• EXERCISE OBJECTIVE: Go through the material and copy every line in which "anchor" appears.

• RECORDED INFORMATION:
==========

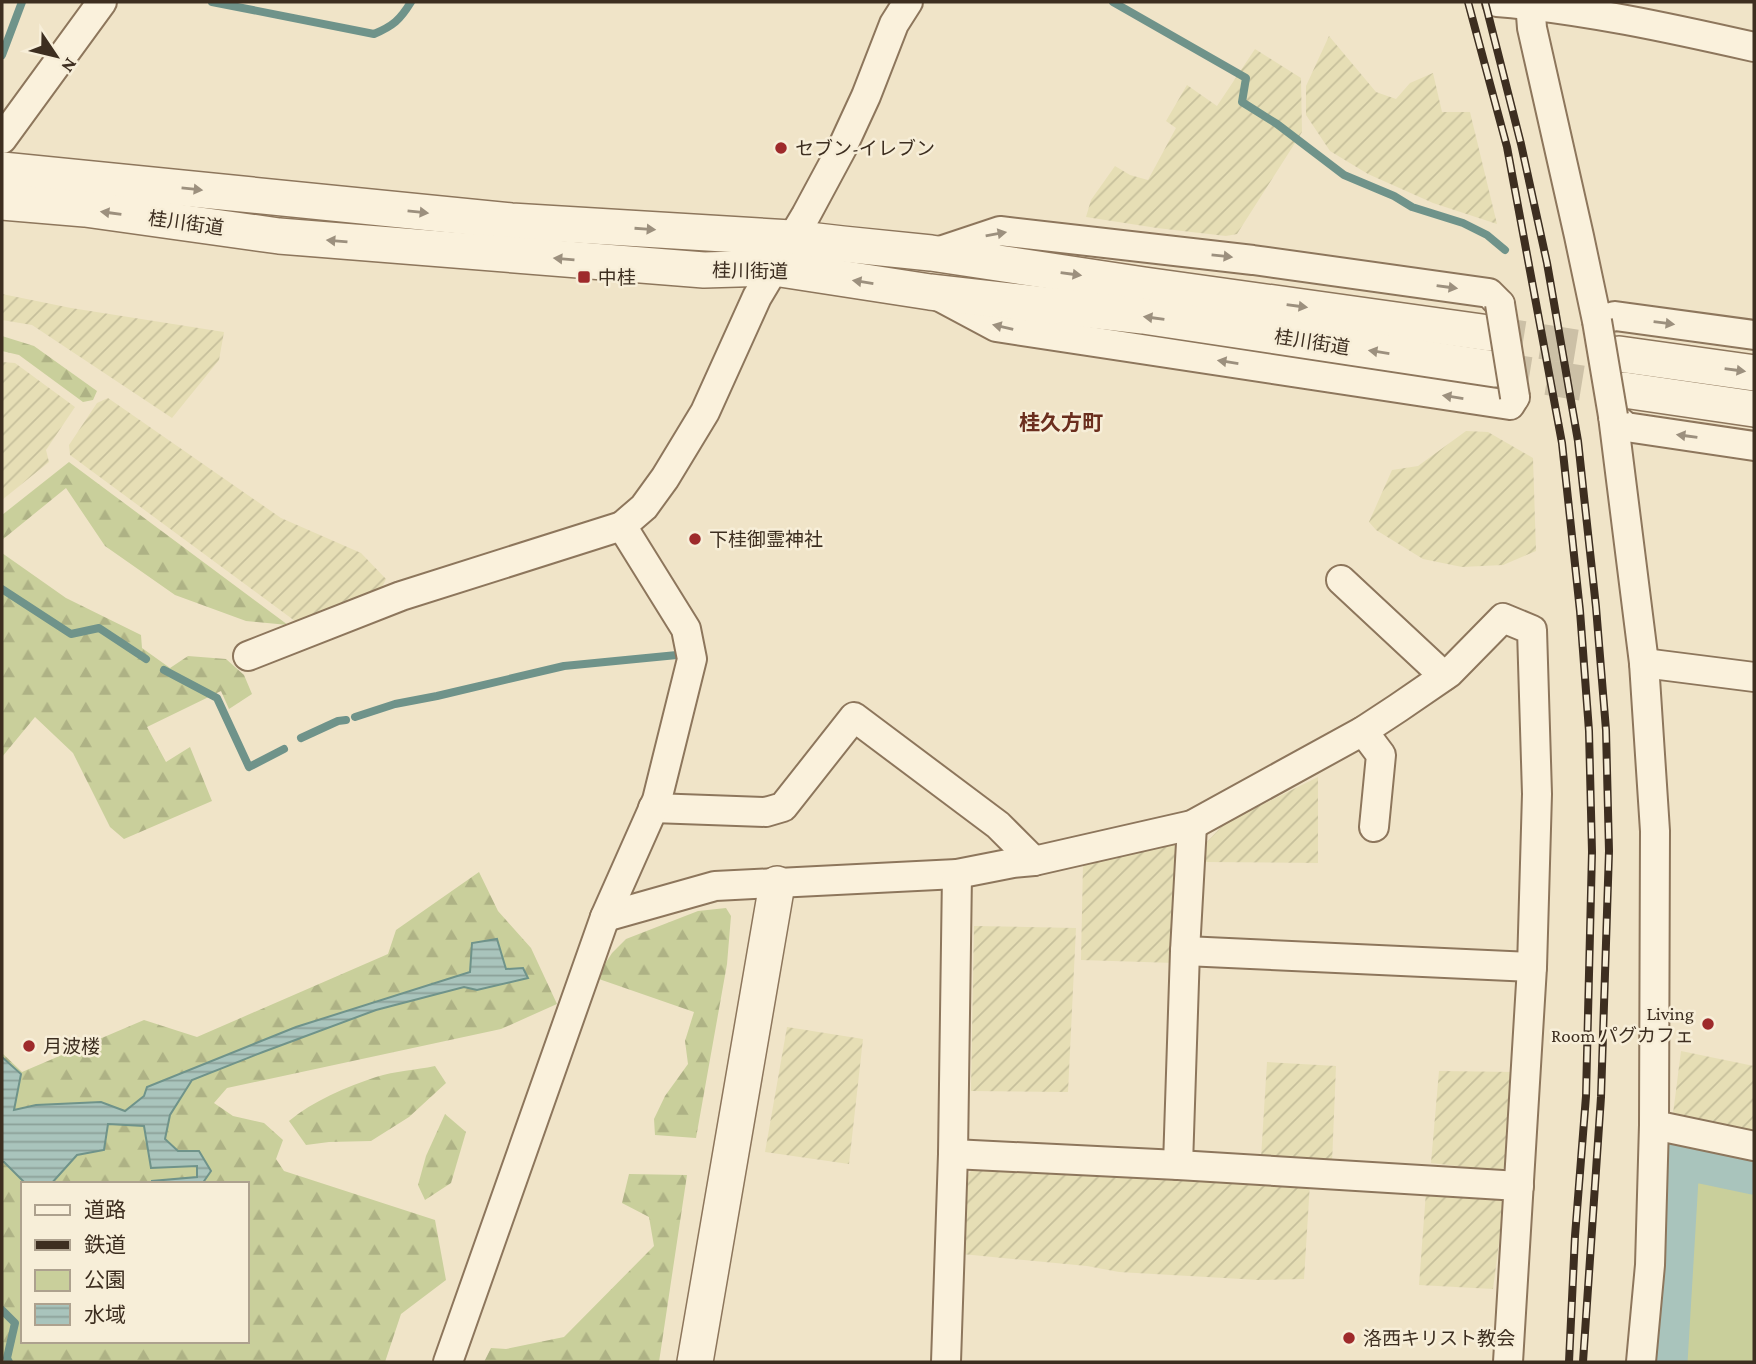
<svg xmlns="http://www.w3.org/2000/svg" width="1756" height="1364" font-family="'Crimson Pro','Noto Sans JP',serif">
  <defs>
    <pattern id="farmland-furrows" width="10" height="10" patternUnits="userSpaceOnUse" patternTransform="scale(1.75)"><rect width="10" height="10" fill="#e6deb5"/><path d="M-1 1l2-2M0 10L10 0M9 11l2-2" fill="none" stroke="#c6bf9b"/></pattern>
    <pattern id="forest-firs" width="22" height="20" patternUnits="userSpaceOnUse" patternTransform="scale(1.75)"><rect width="22" height="20" fill="#c9cf9b"/><path d="M5 1l3.5 6h-7zM16 11l3.5 6h-7z" fill="#aeb285"/></pattern>
    <pattern id="water-rules" width="6" height="5" patternUnits="userSpaceOnUse" patternTransform="scale(1.75)"><rect width="6" height="5" fill="#a9c4bc"/><path d="M0 2.5h6" fill="none" stroke="#8ba098"/></pattern>
  </defs>
  <rect width="100%" height="100%" fill="#f0e4c8"/>
  <g fill="url(#farmland-furrows)">
    <polygon points="1329,36 1376,92 1396,99 1410,83 1433,73 1442,112 1470,112 1497,224 1433,203 1368,174 1330,151 1306,115 1306,86"/>
    <polygon points="1255,49 1301,78 1302,132 1237,234 1226,236 1157,228 1086,217 1091,200 1115,166 1130,175 1148,180 1176,128 1166,121 1187,85 1217,106"/>
    <polygon points="2,294 71,308 224,332 219,360 172,418 32,325 2,320"/>
    <polygon points="2,362 15,363 75,407 46,450 49,462 2,500"/>
    <polygon points="108,398 281,518 361,553 386,579 382,587 299,624 70,455 69,445 97,403"/>
    <polygon points="1466,431 1488,432 1533,458 1536,551 1503,565 1462,567 1423,559 1376,530 1369,522 1392,470 1418,466"/>
    <polygon points="1318,777 1318,863 1205,862 1207,842 1225,823"/>
    <polygon points="1170,840 1182,849 1175,963 1081,960 1083,863"/>
    <polygon points="974,926 1076,928 1068,1092 971,1091"/>
    <polygon points="787,1027 863,1039 849,1164 765,1152"/>
    <polygon points="1681,1051 1754,1066 1754,1134 1673,1114"/>
    <polygon points="1267,1062 1336,1066 1332,1163 1261,1158"/>
    <polygon points="1439,1071 1517,1072 1515,1159 1500,1171 1431,1163"/>
    <polygon points="973,1168 1310,1183 1304,1279 1259,1280 1119,1272 1087,1266 962,1254 964,1181"/>
    <polygon points="1426,1192 1505,1196 1493,1289 1419,1285"/>
  </g>
  <polygon fill="#c9cf9b" points="1684,1165 1754,1180 1754,1362 1672,1362"/>
  <g fill="url(#forest-firs)">
    <polygon points="2,336 34,346 97,391 93,400 83,402 19,355 2,351"/>
    <polygon points="69,462 288,625 246,621 175,595 105,546 66,488 2,540 2,515"/>
    <polygon points="2,553 66,598 141,635 142,648 170,668 188,656 226,659 244,675 252,694 229,709 221,691 147,727 166,762 190,747 212,801 124,839 110,827 73,753 35,717 2,757"/>
    <polygon points="479,872 498,911 531,948 557,1004 501,1029 227,1088 214,1103 233,1116 264,1123 283,1140 276,1159 284,1171 435,1220 446,1280 401,1314 385,1362 2,1362 2,1162 3,1162 26,1184 23,1184 23,1341 247,1341 247,1184 202,1184 211,1171 178,1151 165,1139 170,1115 192,1080 263,1052 376,1010 464,987 477,990 528,977 523,968 470,972 296,1027 147,1087 144,1096 125,1111 101,1102 36,1105 14,1111 20,1074 2,1057 2,1053 22,1072 144,1020 197,1037 388,954 396,930"/>
    <polygon points="726,908 731,916 727,964 696,1138 655,1135 654,1119 665,1096 688,1064 685,1041 694,1012 596,978 612,953 626,939 698,911"/>
    <path d="M435,1066L446,1083L409,1117L371,1141L329,1142L306,1145L289,1121C313,1101 346,1087 376,1077C395,1071 416,1070 435,1066Z"/>
    <polygon points="445,1114 466,1132 451,1183 425,1200 418,1185 426,1156"/>
    <polygon points="108,1124 144,1126 197,1165 197,1177 153,1181 152,1184 51,1184 77,1155"/>
    <polygon points="629,1174 687,1175 659,1362 484,1362 491,1348 506,1349 564,1337 654,1246 649,1217 622,1203"/>
  </g>
  <polygon fill="url(#water-rules)" stroke="#6f938a" stroke-width="2" points="497,939 506,969 523,968 528,978 477,990 464,987 376,1010 263,1052 192,1080 170,1115 165,1139 178,1151 199,1151 211,1171 202,1184 152,1184 152,1181 197,1177 197,1166 151,1168 144,1126 108,1124 104,1150 77,1155 51,1184 26,1184 4,1162 2,1162 2,1057 21,1074 14,1110 36,1105 101,1102 125,1111 144,1096 147,1087 296,1027 470,972 472,943"/>
  <g fill="none" stroke-linecap="round" stroke-linejoin="round">
    <g stroke="#6f938a" stroke-width="8">
      <path d="M212,2L374,34C393,26 400,20 411,2"/>
      <polyline points="1113,2 1246,78 1242,102 1277,124 1344,175 1394,196 1412,207 1463,223 1487,235 1505,250"/>
      <polyline points="2,55 22,2"/>
      <polyline points="2,589 71,634 99,628 146,659"/>
      <polyline points="164,670 217,698 249,767 284,749"/>
      <polyline points="355,717 395,704 437,696 564,666 677,655"/>
      <polyline points="301,738 338,721 346,720"/>
      <polyline points="2,1310 15,1323 7,1358 9,1362"/>
    </g>
    <polyline stroke="#a9c4bc" stroke-width="49" points="1663,1362 1675,1162 1683,1155 1754,1170"/>
    <g stroke="#ccc0a6" stroke-width="35" stroke-dasharray="35 18" stroke-linecap="butt">
      <polyline points="1489,333 1619,354"/>
      <polyline points="1495,369 1624,390"/>
    </g>
    <defs>
      <g id="minor">
        <path d="M1497,2C1583,9 1670,28 1754,47"/>
        <polyline points="1530,2 1532,28 1579,236 1597,321 1615,316 1754,335"/>
        <polyline points="2,139 102,2"/>
        <polyline points="934,253 1000,231 1253,260 1489,293 1500,304"/>
        <polyline points="938,296 996,327 1510,405 1515,397"/>
        <polyline points="1613,416 1644,663 1655,831 1654,1125 1650,1265 1641,1362"/>
        <polyline points="1613,416 1626,427 1754,446"/>
        <polyline points="1341,580 1444,676"/>
        <polyline points="248,656 401,596 622,526"/>
        <polyline points="1644,663 1754,677"/>
        <polyline points="1363,731 1381,755 1374,827"/>
        <polyline points="653,808 766,812 783,807 854,717 998,825 1034,861"/>
        <polyline points="605,917 715,886 957,874 1013,863 1034,861 1192,825 1363,731 1398,708 1449,673 1503,618 1532,630 1537,794 1532,967 1508,1362"/>
        <polyline points="1185,951 1532,967"/>
        <polyline points="1654,1125 1754,1146"/>
        <polyline points="953,1154 1178,1165 1519,1186"/>
        <polyline points="1178,1165 1185,951 1192,825"/>
        <polyline points="448,1362 605,917 657,800 692,659 686,629 622,526 644,507 665,478 705,412 757,297 806,215 842,148 866,96 894,24 908,2"/>
        <polyline points="946,1362 953,1154 957,874"/>
      </g>
      <g id="tertiary">
        <polyline points="2,170 511,221 791,238 843,244 931,253 1144,285 1489,333"/>
        <polyline points="2,202 85,209 279,236 704,270 774,268 930,292 1143,316 1495,369"/>
        <polyline points="1619,354 1754,373"/>
        <polyline points="1624,390 1754,409"/>
        <polyline points="695,1362 777,884"/>
      </g>
    </defs>
    <use href="#minor" stroke="#8d765c" stroke-width="32"/>
    <use href="#tertiary" stroke="#8d765c" stroke-width="38"/>
    <use href="#minor" stroke="#faf1dc" stroke-width="28"/>
    <use href="#tertiary" stroke="#faf1dc" stroke-width="35"/>
    <defs>
      <g id="rail">
        <polyline points="1468,2 1507,147 1562,443 1580,611 1589,731 1592,852 1586,1096 1575,1236 1569,1362"/>
        <polyline points="1485,2 1521,144 1547,263 1578,441 1596,607 1606,730 1609,851 1601,1097 1583,1362"/>
      </g>
    </defs>
    <use href="#rail" stroke="#3d2e20" stroke-width="8"/>
    <use href="#rail" stroke="#f7eed8" stroke-width="5" stroke-dasharray="16" stroke-linecap="butt"/>
    <defs>
      <g id="minor-bridge">
        <polyline points="1500,304 1515,397"/>
        <polyline points="1597,321 1613,416"/>
      </g>
    </defs>
    <use href="#minor-bridge" stroke="#8d765c" stroke-width="32" stroke-linecap="butt"/>
    <use href="#minor-bridge" stroke="#faf1dc" stroke-width="28"/>
  </g>
  <defs><path id="oneway-solid" d="M-6-.8H1V-3.2L6.5 0L1 3.2V.8H-6Z" transform="scale(1.75)"/></defs>
  <g fill="#9c907e">
    <use href="#oneway-solid" transform="translate(192 189) rotate(6)"/>
    <use href="#oneway-solid" transform="translate(418 212) rotate(6)"/>
    <use href="#oneway-solid" transform="translate(111 213) rotate(-172)"/>
    <use href="#oneway-solid" transform="translate(645 229) rotate(4)"/>
    <use href="#oneway-solid" transform="translate(996 234) rotate(-10)"/>
    <use href="#oneway-solid" transform="translate(337 241) rotate(-175)"/>
    <use href="#oneway-solid" transform="translate(1222 256) rotate(6)"/>
    <use href="#oneway-solid" transform="translate(564 259) rotate(-175)"/>
    <use href="#oneway-solid" transform="translate(1071 274) rotate(8)"/>
    <use href="#oneway-solid" transform="translate(863 282) rotate(-171)"/>
    <use href="#oneway-solid" transform="translate(1447 287) rotate(8)"/>
    <use href="#oneway-solid" transform="translate(1297 306) rotate(8)"/>
    <use href="#oneway-solid" transform="translate(1154 318) rotate(-172)"/>
    <use href="#oneway-solid" transform="translate(1664 323) rotate(7)"/>
    <use href="#oneway-solid" transform="translate(1003 327) rotate(-167)"/>
    <use href="#oneway-solid" transform="translate(1379 352) rotate(-171)"/>
    <use href="#oneway-solid" transform="translate(1228 362) rotate(-171)"/>
    <use href="#oneway-solid" transform="translate(1735 370) rotate(8)"/>
    <use href="#oneway-solid" transform="translate(1453 397) rotate(-171)"/>
    <use href="#oneway-solid" transform="translate(1687 436) rotate(-172)"/>
  </g>
  <g fill="#9e2a2b" stroke="#f7eed8" stroke-width="2.5">
    <circle cx="781" cy="148" r="7"/>
    <rect x="577" y="270" width="14" height="14" rx="3.5"/>
    <circle cx="695" cy="539" r="7"/>
    <circle cx="1708" cy="1024" r="7"/>
    <circle cx="29" cy="1046" r="7"/>
    <circle cx="1349" cy="1338" r="7"/>
  </g>
  <g text-anchor="middle" dominant-baseline="central" stroke-width="5" stroke-linejoin="round" paint-order="stroke">
    <g font-size="19" fill="#3d2e20" stroke="#f7eed8" text-anchor="start">
      <text x="795" y="148">セブン-イレブン</text>
      <text x="598" y="277">中桂</text>
      <text x="709" y="539">下桂御霊神社</text>
      <text x="1694" y="1013" text-anchor="end">Living<tspan x="1694" dy="22">Room パグカフェ</tspan></text>
      <text x="43" y="1046">月波楼</text>
      <text x="1363" y="1338">洛西キリスト教会</text>
    </g>
    <g font-size="19" fill="#3d2e20" stroke="#f7eed8">
      <text transform="translate(186 223) rotate(8)">桂川街道</text>
      <text transform="translate(750 271) rotate(1)">桂川街道</text>
      <text transform="translate(1312 342) rotate(9)">桂川街道</text>
    </g>
    <g font-size="21" font-weight="bold" fill="#6b2e1e" stroke="#f7eed8">
      <text x="1061" y="423">桂久方町</text>
    </g>
  </g>
  <rect width="1756" height="1364" fill="none" stroke="#3d2e20" stroke-width="7"/>
  <rect x="21" y="1182" width="228" height="161" fill="#f7eed8" stroke="#ada18e" stroke-width="2"/>
  <rect x="35" y="1205" width="35" height="10" fill="#faf1dc" stroke="#ada18e" stroke-width="2"/>
  <text x="84" y="1217" font-size="21" fill="#3d2e20">道路</text>
  <rect x="35" y="1240" width="35" height="10" fill="#3d2e20" stroke="#ada18e" stroke-width="2"/>
  <text x="84" y="1252" font-size="21" fill="#3d2e20">鉄道</text>
  <rect x="35" y="1270" width="35" height="21" fill="#c9cf9b" stroke="#ada18e" stroke-width="2"/>
  <text x="84" y="1287" font-size="21" fill="#3d2e20">公園</text>
  <rect x="35" y="1304" width="35" height="21" fill="url(#water-rules)" stroke="#ada18e" stroke-width="2"/>
  <text x="84" y="1322" font-size="21" fill="#3d2e20">水域</text>
  <g transform="translate(56 56) rotate(125)" stroke="#f7eed8" stroke-width="5" paint-order="stroke">
  <path d="M0-5L12 26L0 18L-12 26Z" fill="#3d2e20"/>
  <text y="-10" font-size="19" font-weight="bold" text-anchor="middle" fill="#3d2e20">N</text>
  </g>
</svg>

==========

• REPLY TO THE EXERCISE:
  <g text-anchor="middle" dominant-baseline="central" stroke-width="5" stroke-linejoin="round" paint-order="stroke">
    <g font-size="19" fill="#3d2e20" stroke="#f7eed8" text-anchor="start">
      <text x="1694" y="1013" text-anchor="end">Living<tspan x="1694" dy="22">Room パグカフェ</tspan></text>
  <text y="-10" font-size="19" font-weight="bold" text-anchor="middle" fill="#3d2e20">N</text>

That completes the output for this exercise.